Department of Biostatistics, University of Washington, Seattle, Washington.
Department of Biostatistics, University of North Carolina at Chapel Hill, Chapel Hill, North Carolina.
Biometrics. 2020 Dec;76(4):1109-1119. doi: 10.1111/biom.13219. Epub 2020 Feb 3.
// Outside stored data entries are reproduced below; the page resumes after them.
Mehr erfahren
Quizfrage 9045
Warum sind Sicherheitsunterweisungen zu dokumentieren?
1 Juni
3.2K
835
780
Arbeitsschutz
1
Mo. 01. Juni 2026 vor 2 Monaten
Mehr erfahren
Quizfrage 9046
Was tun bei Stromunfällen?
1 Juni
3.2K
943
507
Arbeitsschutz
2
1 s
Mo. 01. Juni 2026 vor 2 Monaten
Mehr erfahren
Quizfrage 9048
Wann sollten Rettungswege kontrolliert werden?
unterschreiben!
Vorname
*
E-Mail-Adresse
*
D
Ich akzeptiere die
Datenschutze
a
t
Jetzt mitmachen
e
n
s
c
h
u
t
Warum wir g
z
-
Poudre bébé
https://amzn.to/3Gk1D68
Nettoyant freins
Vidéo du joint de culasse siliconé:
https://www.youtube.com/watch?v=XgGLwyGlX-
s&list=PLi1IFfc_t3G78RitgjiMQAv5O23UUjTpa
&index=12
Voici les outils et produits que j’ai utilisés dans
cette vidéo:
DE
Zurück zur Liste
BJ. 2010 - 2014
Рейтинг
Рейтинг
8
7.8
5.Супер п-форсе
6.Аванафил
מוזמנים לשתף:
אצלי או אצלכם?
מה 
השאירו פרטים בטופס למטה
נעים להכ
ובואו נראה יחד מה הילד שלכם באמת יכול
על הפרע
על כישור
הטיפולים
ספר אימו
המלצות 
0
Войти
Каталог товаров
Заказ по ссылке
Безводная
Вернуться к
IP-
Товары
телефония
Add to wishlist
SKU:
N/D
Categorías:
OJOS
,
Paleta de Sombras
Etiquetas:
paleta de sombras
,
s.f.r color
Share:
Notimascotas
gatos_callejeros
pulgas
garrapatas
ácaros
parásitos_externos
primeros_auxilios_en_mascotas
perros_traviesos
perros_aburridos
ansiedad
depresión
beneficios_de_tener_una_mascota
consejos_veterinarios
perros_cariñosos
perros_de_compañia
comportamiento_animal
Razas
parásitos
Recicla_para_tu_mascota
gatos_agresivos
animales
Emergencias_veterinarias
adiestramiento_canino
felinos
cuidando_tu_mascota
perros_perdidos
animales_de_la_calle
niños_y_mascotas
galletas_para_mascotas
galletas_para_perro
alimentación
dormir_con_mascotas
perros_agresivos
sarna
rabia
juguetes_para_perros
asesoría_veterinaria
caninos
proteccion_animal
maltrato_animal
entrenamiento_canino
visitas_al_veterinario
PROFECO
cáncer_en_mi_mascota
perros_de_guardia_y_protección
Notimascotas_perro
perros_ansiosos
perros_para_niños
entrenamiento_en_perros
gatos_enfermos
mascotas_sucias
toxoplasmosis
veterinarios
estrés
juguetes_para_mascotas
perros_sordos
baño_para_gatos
Many biomedical studies have identified important imaging biomarkers that are associated with both repeated clinical measures and a survival outcome. The functional joint model (FJM) framework, proposed by Li and Luo in 2017, investigates the association between repeated clinical measures and survival data, while adjusting for both high-dimensional images and low-dimensional covariates based on the functional principal component analysis (FPCA). In this paper, we propose a novel algorithm for the estimation of FJM based on the functional partial least squares (FPLS). Our numerical studies demonstrate that, compared to FPCA, the proposed FPLS algorithm can yield more accurate and robust estimation and prediction performance in many important scenarios. We apply the proposed FPLS algorithm to a neuroimaging study. Data used in preparation of this article were obtained from the Alzheimer's Disease Neuroimaging Initiative (ADNI) database.
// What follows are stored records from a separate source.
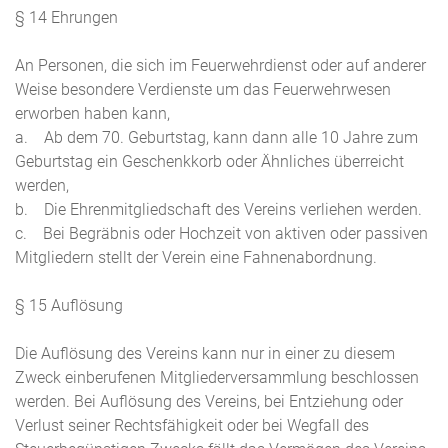
§ 14 Ehrungen
An Personen, die sich im Feuerwehrdienst oder auf anderer
Weise besondere Verdienste um das Feuerwehrwesen
erworben haben kann,
a. Ab dem 70. Geburtstag, kann dann alle 10 Jahre zum
Geburtstag ein Geschenkkorb oder Ähnliches überreicht
werden,
b. Die Ehrenmitgliedschaft des Vereins verliehen werden.
c. Bei Begräbnis oder Hochzeit von aktiven oder passiven
Mitgliedern stellt der Verein eine Fahnenabordnung.
§ 15 Auflösung
Die Auflösung des Vereins kann nur in einer zu diesem
Zweck einberufenen Mitgliederversammlung beschlossen
werden. Bei Auflösung des Vereins, bei Entziehung oder
Verlust seiner Rechtsfähigkeit oder bei Wegfall des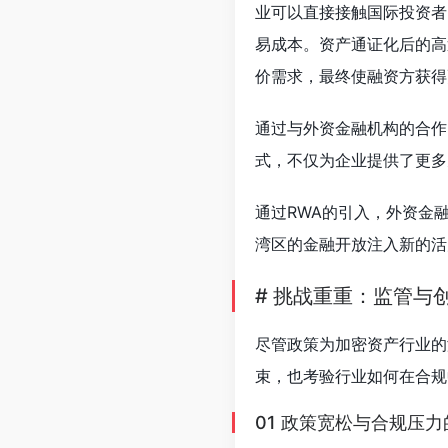
业可以直接接触国际投资者
易成本。资产通证化后的高
价需求，最终使融资方获得
通过与外资金融机构的合作
式，不仅为企业提供了更多
通过RWA的引入，外资金
湾区的金融开放注入新的活
# 挑战重重：监管与
尽管政策为加密资产行业的
束，也考验行业如何在合规
01 政策宽松与合规压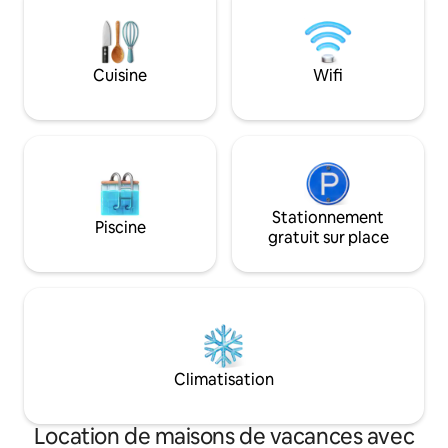
situés à proximité
détente. Consultez notre IG pour en
pharmacies, march
savoir plus et découvrir des photos
commerces. L'île
@mullinrealtyfloripa
notre carte postal
Cuisine
Wifi
soleil magnifique 
Stationnement
Piscine
gratuit sur place
Climatisation
Location de maisons de vacances avec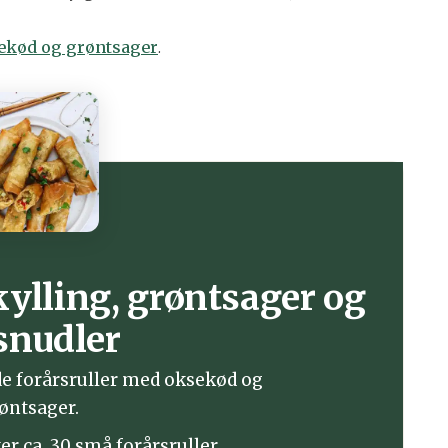
sekød og grøntsager
.
kylling, grøntsager og
snudler
de forårsruller med oksekød og
øntsager.
r ca. 30 små forårsruller.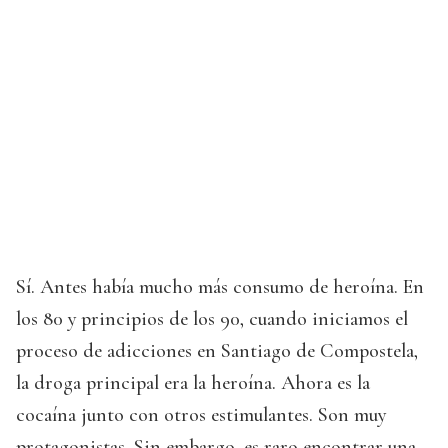
Sí. Antes había mucho más consumo de heroína. En
los 80 y principios de los 90, cuando iniciamos el
proceso de adicciones en Santiago de Compostela,
la droga principal era la heroína. Ahora es la
cocaína junto con otros estimulantes. Son muy
protagonistas. Sin embargo, es raro encontrar una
许多生物医学研究已经确定了与重复临床测量和生存结果都相关的重要影像学生物标志物。李和罗于 2017 年提出的功能关节模型(FJM)框架,通过基于功能主成分分析(FPCA)的功能偏最小二乘(FPLS)算法,在调整高维图像和低维协变量的同时,研究了重复临床测量和生存数据之间的关联。在本文中,我们提出了一种基于功能偏最小二乘(FPLS)的 FJM 估计的新算法。我们的数值研究表明,与 FPCA 相比,所提出的 FPLS 算法在许多重要情况下可以产生更准确和稳健的估计和预测性能。我们将所提出的 FPLS 算法应用于神经影像学研究。本文准备数据取自阿尔茨海默病神经影像学倡议(ADNI)数据库。